If we start to see stifling of legitimate, civil speech, then I think we have
cause for concern. I'm encouraged that the statement specifically includes

 _We uphold the principles of the scientific method, of fact- and reason-based
objective inquiry. Science is not a special interest; it is not optional.
Science is a foundational ingredient in how we as a society analyze,
understand, and solve the most difficult challenges that we face._

Looking (albeit briefly) online, I found one indication that free speech might
be under threat at MIT:

[http://projects.wgbhnews.org/muzzle-
awards-2015/mit/](http://projects.wgbhnews.org/muzzle-awards-2015/mit/)

This describes a broadening of the MIT anti-hazing policy as including "mental
discomfort", which, according to the author's commentary is part of "the
gradual yet radical transformation of the Massachusetts Institute of
Technology from one of the most robust academic centers of free speech and
free thought in the world, to just another politically correct wannabe gulag."

That said, the text doesn't include any actual incidence of complaints of
these restrictions being applied. If there were, I'd think they'd be included.
Of course, that doesn't mean there _haven 't_ been such occurrences. Such data
would add weight to such allegations.

------
throwbsidbdk
Aka MIT values political correctness over free speech. Great. Reminds me of my
university, they had a "free speech zone" to sidestep the reality that saying
the wrong thing on other parts of campus could get you expelled.

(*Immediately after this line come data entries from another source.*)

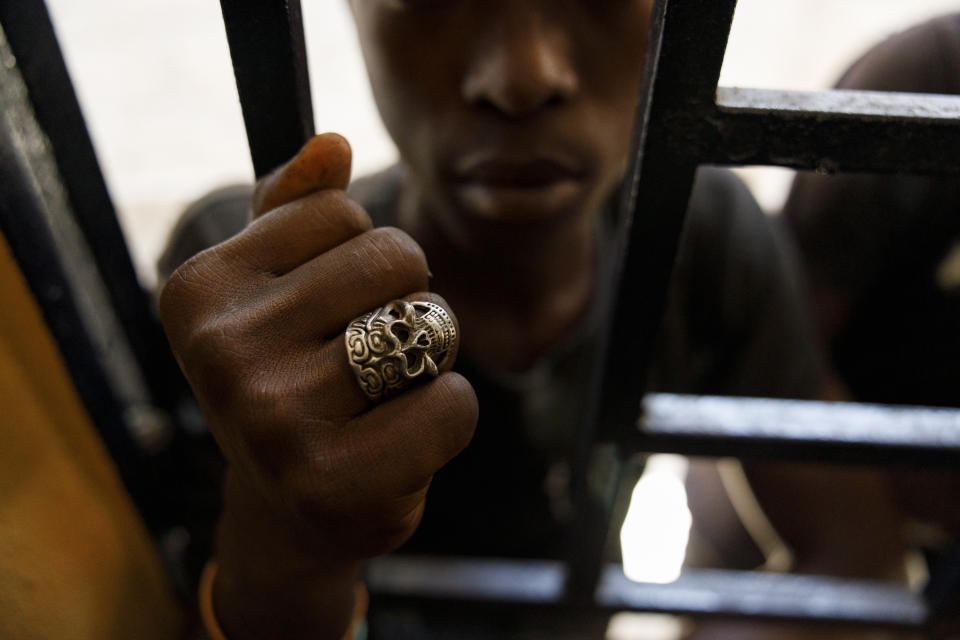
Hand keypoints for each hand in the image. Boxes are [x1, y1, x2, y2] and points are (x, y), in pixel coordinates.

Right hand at [159, 134, 477, 638]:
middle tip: (370, 354)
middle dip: (405, 298)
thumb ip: (294, 212)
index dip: (359, 258)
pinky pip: (451, 403)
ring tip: (381, 398)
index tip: (325, 311)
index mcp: (198, 291)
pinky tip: (400, 443)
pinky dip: (450, 414)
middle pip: (393, 256)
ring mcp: (273, 419)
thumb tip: (332, 141)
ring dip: (430, 357)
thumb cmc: (290, 385)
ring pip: (428, 326)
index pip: (340, 211)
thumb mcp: (274, 294)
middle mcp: (221, 352)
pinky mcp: (333, 480)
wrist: (287, 514)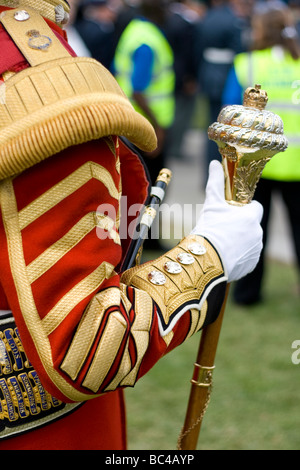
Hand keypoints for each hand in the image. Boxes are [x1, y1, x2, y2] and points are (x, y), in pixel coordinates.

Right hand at [191, 160, 263, 281]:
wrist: (205, 260)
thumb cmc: (209, 230)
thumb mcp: (211, 204)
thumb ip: (216, 182)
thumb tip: (214, 163)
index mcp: (251, 217)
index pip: (256, 207)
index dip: (245, 208)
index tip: (233, 212)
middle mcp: (258, 232)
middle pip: (252, 225)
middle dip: (241, 226)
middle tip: (223, 229)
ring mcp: (256, 250)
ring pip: (251, 241)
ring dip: (241, 241)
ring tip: (222, 244)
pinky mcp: (252, 264)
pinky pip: (248, 256)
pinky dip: (239, 255)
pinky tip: (225, 255)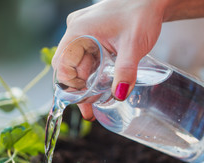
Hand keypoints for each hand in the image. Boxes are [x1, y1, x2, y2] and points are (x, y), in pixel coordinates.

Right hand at [52, 0, 167, 120]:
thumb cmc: (142, 14)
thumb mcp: (133, 45)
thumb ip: (126, 72)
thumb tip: (118, 95)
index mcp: (78, 31)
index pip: (62, 64)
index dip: (70, 85)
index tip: (84, 100)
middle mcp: (76, 30)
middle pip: (68, 66)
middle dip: (78, 88)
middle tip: (90, 107)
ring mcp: (83, 32)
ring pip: (77, 63)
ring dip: (85, 81)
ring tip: (97, 100)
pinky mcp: (91, 34)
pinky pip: (86, 57)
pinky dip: (92, 72)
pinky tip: (101, 83)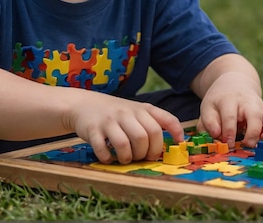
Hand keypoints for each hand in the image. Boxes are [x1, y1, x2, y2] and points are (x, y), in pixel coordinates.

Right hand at [66, 91, 184, 163]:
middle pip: (146, 136)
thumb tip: (177, 140)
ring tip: (125, 158)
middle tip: (142, 157)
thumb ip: (154, 122)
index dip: (175, 131)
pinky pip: (103, 149)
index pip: (164, 119)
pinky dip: (108, 158)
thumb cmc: (116, 113)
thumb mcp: (136, 111)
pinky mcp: (93, 130)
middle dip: (147, 152)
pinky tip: (109, 157)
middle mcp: (127, 113)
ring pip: (125, 144)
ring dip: (128, 158)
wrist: (84, 104)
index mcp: (141, 109)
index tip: (178, 143)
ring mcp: (109, 121)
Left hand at [196, 72, 262, 148]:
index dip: (229, 131)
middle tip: (247, 145)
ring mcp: (260, 105)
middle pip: (254, 114)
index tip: (228, 144)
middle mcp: (247, 101)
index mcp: (229, 100)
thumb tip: (216, 136)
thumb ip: (208, 123)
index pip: (230, 115)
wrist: (234, 84)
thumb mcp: (208, 108)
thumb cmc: (219, 101)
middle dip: (252, 132)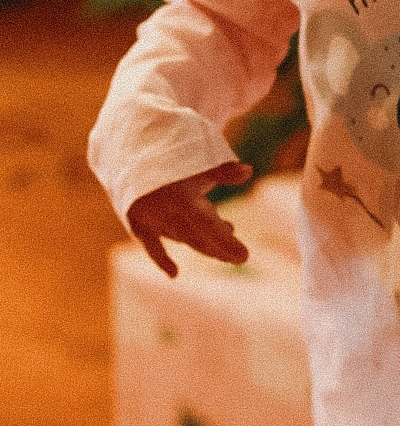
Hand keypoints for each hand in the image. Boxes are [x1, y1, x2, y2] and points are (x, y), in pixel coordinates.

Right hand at [126, 161, 251, 277]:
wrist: (125, 151)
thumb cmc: (169, 154)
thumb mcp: (198, 160)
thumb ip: (223, 170)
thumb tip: (248, 172)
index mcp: (183, 198)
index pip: (209, 225)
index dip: (227, 242)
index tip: (244, 256)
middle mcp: (166, 213)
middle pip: (198, 238)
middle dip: (219, 248)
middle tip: (239, 257)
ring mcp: (151, 220)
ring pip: (182, 239)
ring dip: (203, 244)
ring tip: (226, 233)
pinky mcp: (138, 222)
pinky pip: (152, 246)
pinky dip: (161, 260)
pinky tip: (174, 274)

Many have labeled trump as a near fascist and one of the hallmarks of such a
regime is suppression of free speech and thought. In banning unpopular speech
MIT has become closer to the very thing it's trying to distance itself from

------
nolepointer
>The President-elect has appointed individuals to positions of power who have
endorsed racism, misogyny and religious bigotry

 _leans into microphone_

Wrong.